Data to process:

******************************

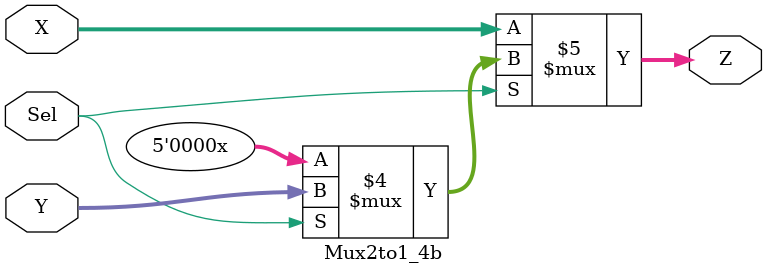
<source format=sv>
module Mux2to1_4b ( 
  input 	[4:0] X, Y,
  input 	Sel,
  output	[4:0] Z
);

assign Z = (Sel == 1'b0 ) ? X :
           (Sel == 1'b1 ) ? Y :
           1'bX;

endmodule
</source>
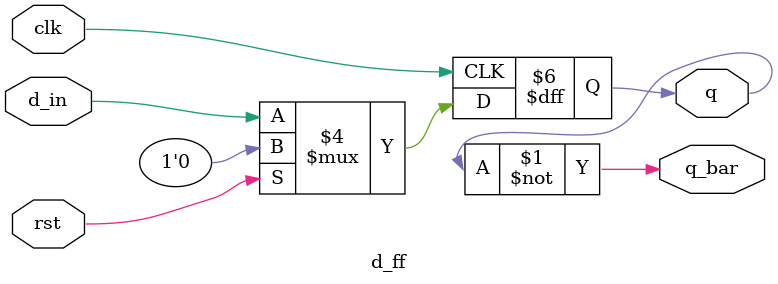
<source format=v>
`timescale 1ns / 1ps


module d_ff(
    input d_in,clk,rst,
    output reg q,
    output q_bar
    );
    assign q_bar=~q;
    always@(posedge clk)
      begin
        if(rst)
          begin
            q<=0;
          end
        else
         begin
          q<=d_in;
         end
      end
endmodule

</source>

******************************

The copy you produce must repeat all the entries exactly and contain no pictures.

<source format=sv>
module Mux2to1_4b ( 
  input 	[4:0] X, Y,
  input 	Sel,
  output	[4:0] Z
);

assign Z = (Sel == 1'b0 ) ? X :
           (Sel == 1'b1 ) ? Y :
           1'bX;

endmodule
</source>
<source format=v>
`timescale 1ns / 1ps


module d_ff(
    input d_in,clk,rst,
    output reg q,
    output q_bar
    );
    assign q_bar=~q;
    always@(posedge clk)
      begin
        if(rst)
          begin
            q<=0;
          end
        else
         begin
          q<=d_in;
         end
      end
endmodule

</source>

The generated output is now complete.